Extremely rare map of Tibet, from an undetermined German source.
The following description is excerpted from Sven Heiden's "Southern Tibet: Discoveries in former times compared with my own researches in 1906-1908", in Volum VII History of the Exploration in the Kara-Koraum Mountains (Leipzig, 1922) (Chapter XIII).
Before proceeding any farther in our historical account, we have to consider a few maps embracing a period of 30 years, or from 1790 to 1819. Of a few of these maps which seemed to be of greater interest than the rest, I have reproductions made. . . . I have only picked out a few which would give quite a sufficient idea of the cartographical picture of Tibet at this epoch. I begin with a German map, the original of which is to be found at the State Library of Berlin. Its title is: Carte von Tibet nach den neuesten Nachrichten entworfen 1790 (PI. XIII). It is a very rough and clumsy sketch from a technical point of view, but it is interesting as a representation of geographical detail. The sources are not mentioned but, as far as Tibet is concerned, we easily find traces of D'Anville, Tieffenthaler and Rennell. On the Upper Indus we find Tschasircong, Latak and Pitoc exactly as on d'Anville's map, and the river joins the branch from the lakes forming the Ganges, though the name »Ganga ou Fleuve», is not entered on the river which in reality is the Sadej. On the latter, Latang, Tsaprong and Tschumurti are entered. North of the Latak River, which in reality is the Upper Indus, there is a latitudinal range of hills, from which a ramification is directed N. E. with Rutuh on its southern and See Tsarin on its northern side; exactly like d'Anville.

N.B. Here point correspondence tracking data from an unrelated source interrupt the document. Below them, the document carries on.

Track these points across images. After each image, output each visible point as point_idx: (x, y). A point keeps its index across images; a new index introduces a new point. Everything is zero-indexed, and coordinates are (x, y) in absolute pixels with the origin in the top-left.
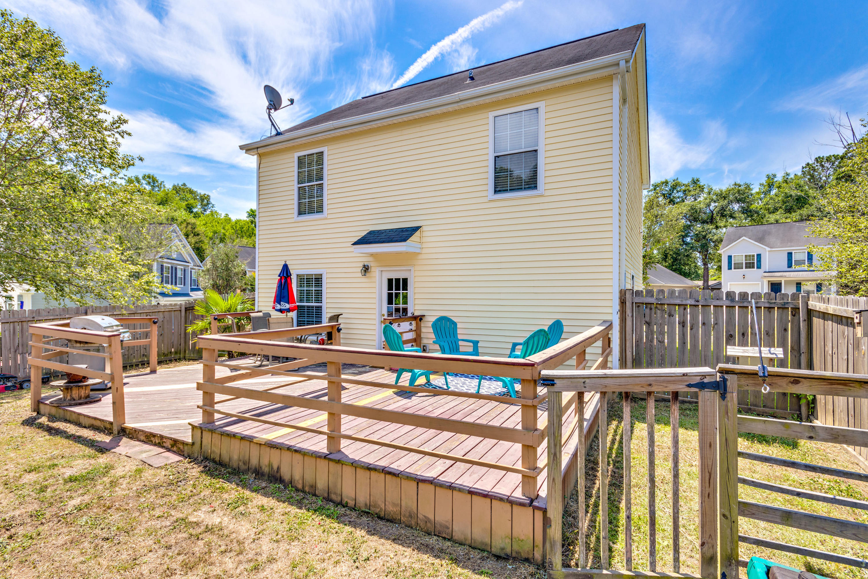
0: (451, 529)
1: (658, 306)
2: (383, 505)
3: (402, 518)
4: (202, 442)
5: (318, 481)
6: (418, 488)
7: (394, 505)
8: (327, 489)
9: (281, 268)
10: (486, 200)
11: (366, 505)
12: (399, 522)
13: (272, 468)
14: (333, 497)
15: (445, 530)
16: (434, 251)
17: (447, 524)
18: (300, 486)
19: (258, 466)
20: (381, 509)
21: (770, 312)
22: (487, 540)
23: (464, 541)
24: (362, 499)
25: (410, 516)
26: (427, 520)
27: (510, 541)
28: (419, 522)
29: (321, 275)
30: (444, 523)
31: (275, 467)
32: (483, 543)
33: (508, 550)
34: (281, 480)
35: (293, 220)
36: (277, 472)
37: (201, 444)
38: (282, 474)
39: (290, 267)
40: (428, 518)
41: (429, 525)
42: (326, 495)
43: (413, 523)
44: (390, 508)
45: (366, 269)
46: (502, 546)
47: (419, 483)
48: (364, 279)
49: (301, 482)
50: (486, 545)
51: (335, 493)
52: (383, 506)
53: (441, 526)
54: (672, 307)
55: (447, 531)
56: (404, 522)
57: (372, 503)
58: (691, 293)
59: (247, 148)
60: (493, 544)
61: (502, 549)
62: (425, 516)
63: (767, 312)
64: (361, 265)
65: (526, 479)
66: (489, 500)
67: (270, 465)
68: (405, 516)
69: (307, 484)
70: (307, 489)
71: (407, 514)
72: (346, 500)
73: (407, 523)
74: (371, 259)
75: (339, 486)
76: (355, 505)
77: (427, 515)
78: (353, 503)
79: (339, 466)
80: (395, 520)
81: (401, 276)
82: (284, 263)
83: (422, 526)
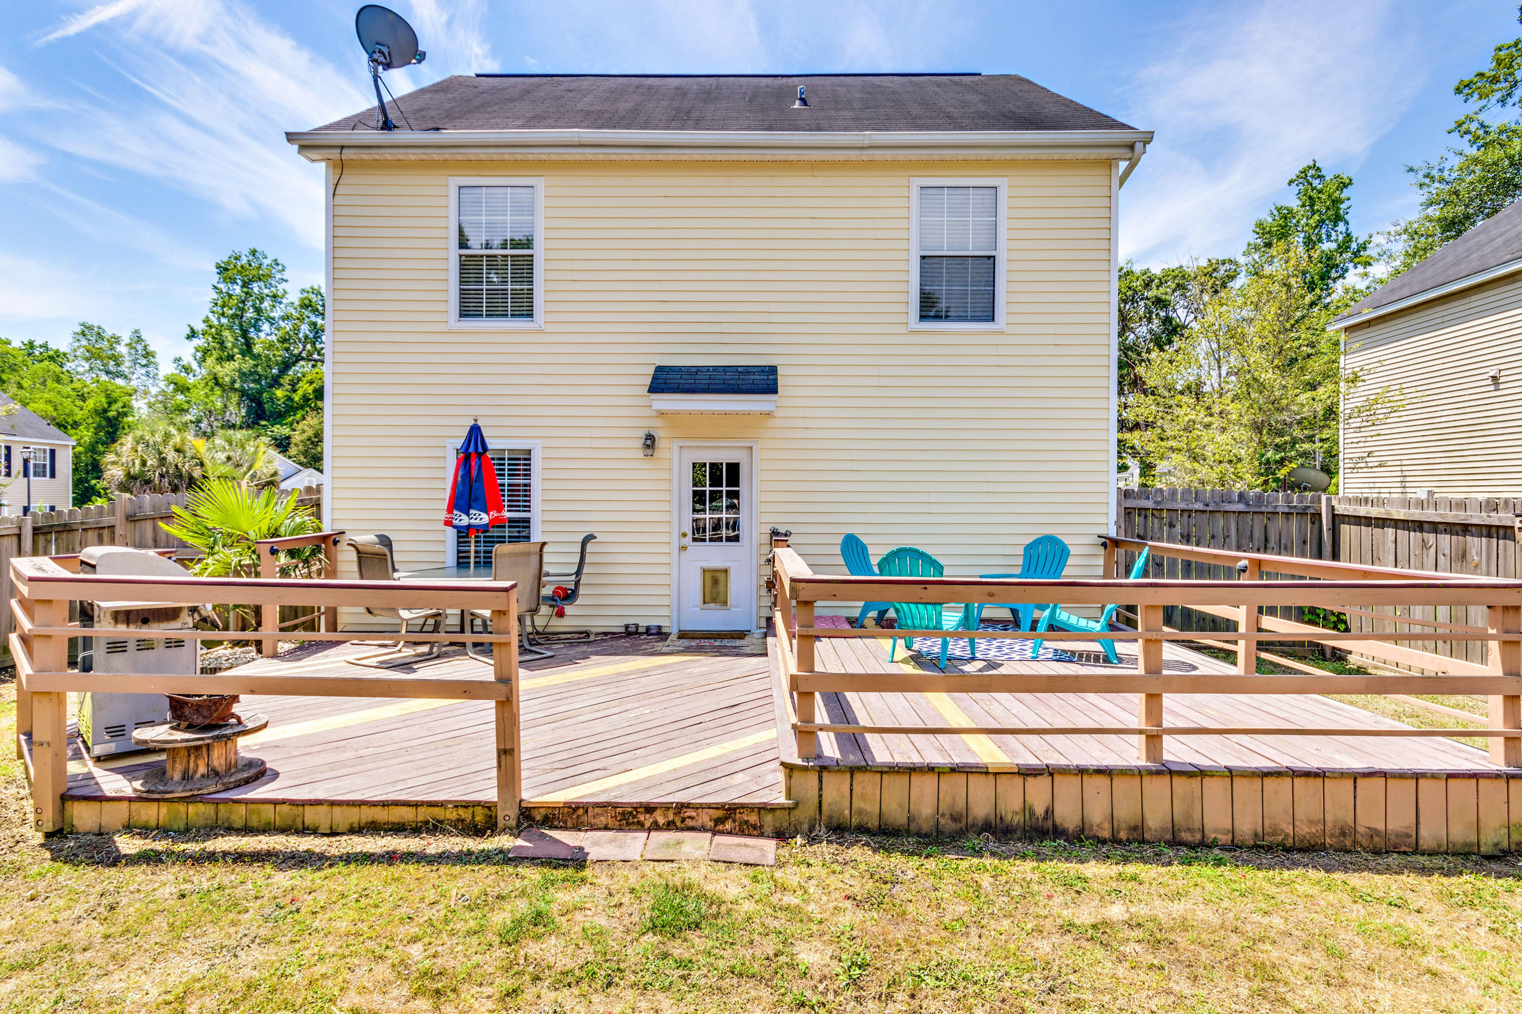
0: (1414, 836)
1: (1155, 512)
2: (1291, 827)
3: (1328, 840)
4: (820, 796)
5: (1148, 816)
6: (1355, 787)
7: (1311, 822)
8: (1171, 825)
9: (465, 432)
10: (902, 329)
11: (1256, 835)
12: (1323, 847)
13: (1032, 813)
14: (1185, 836)
15: (1405, 840)
16: (800, 413)
17: (1408, 831)
18: (1106, 834)
19: (992, 817)
20: (1287, 835)
21: (1288, 519)
22: (1473, 838)
23: (1436, 848)
24: (1247, 826)
25: (1343, 834)
26: (1373, 833)
27: (1506, 831)
28: (1359, 838)
29: (529, 452)
30: (1403, 830)
31: (1040, 810)
32: (1466, 844)
33: (1505, 845)
34: (1057, 832)
35: (442, 328)
36: (1046, 818)
37: (820, 802)
38: (1058, 821)
39: (485, 432)
40: (1376, 830)
41: (1376, 839)
42: (1169, 836)
43: (1348, 843)
44: (1304, 830)
45: (650, 442)
46: (1495, 841)
47: (1359, 781)
48: (648, 464)
49: (1107, 825)
50: (1472, 845)
51: (1189, 830)
52: (1290, 830)
53: (1397, 835)
54: (1174, 514)
55: (1408, 841)
56: (1331, 846)
57: (1267, 829)
58: (1196, 493)
59: (303, 143)
60: (1482, 841)
61: (1496, 845)
62: (1369, 828)
63: (1284, 519)
64: (642, 434)
65: (1511, 744)
66: (1474, 781)
67: (1027, 809)
68: (1332, 835)
69: (1123, 826)
70: (1123, 835)
71: (1337, 832)
72: (1213, 836)
73: (1337, 846)
74: (658, 423)
75: (1197, 816)
76: (1233, 841)
77: (1372, 826)
78: (1230, 837)
79: (1195, 783)
80: (1313, 846)
81: (724, 457)
82: (472, 423)
83: (1365, 843)
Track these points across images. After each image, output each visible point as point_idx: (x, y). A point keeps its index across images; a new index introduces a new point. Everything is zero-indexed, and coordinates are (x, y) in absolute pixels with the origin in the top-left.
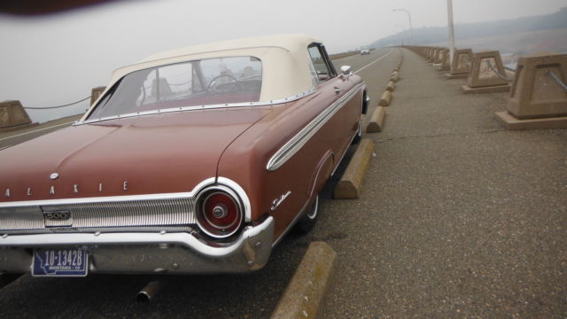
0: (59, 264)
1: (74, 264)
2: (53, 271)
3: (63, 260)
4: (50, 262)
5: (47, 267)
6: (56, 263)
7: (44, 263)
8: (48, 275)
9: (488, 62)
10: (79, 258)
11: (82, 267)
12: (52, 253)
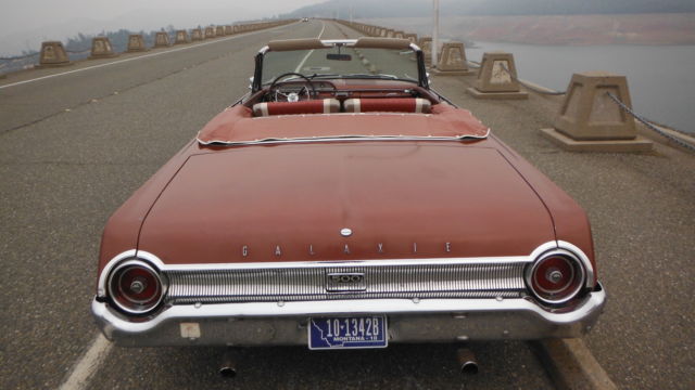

The eastern continuation of the principal range is called Kiangli oder Kangli Berge, corresponding to d'Anville's Kiancri M. , all three of course standing for Kangri or Ice Mountain, usually written Gangri. The sources of the Tsangpo or Brahmaputra are taken from d'Anville; even the Nauk. is present.
In this general situation created by the Lamas of Kang Hi and digested by D'Anville, the map of 1790 has adopted the hydrographical views of Tieffenthaler, so far as the two famous lakes are concerned.' But Tieffenthaler makes the Satlej take its origin from Mansaroar (See Mansaroar oder Mapang on the map), whereas the map of 1790 combines Tieftenthaler and d'Anville, and lets the Satlej of the former be the same river as the Ganga of the latter. The river from the Lanka Dhe is in both cases the Gagra. The temple of Mahadeo, i. e. Tugu-gompa is adopted. On the other hand the draftsman has not been able to accept the bifurcation of Tieffenthaler, who lets the Brahmaputra take its origin from Manasarovar. In this case he finds it more safe to follow d'Anville. The regions farther east are all taken from the French cartographer.
Augustus Petermann in his Geographische Mitteilungen (26 Band 1880) at page 15, credits the map to Forster's 1790 Neuesten Nachrichten aus Tibet, but have have been unable to locate this work.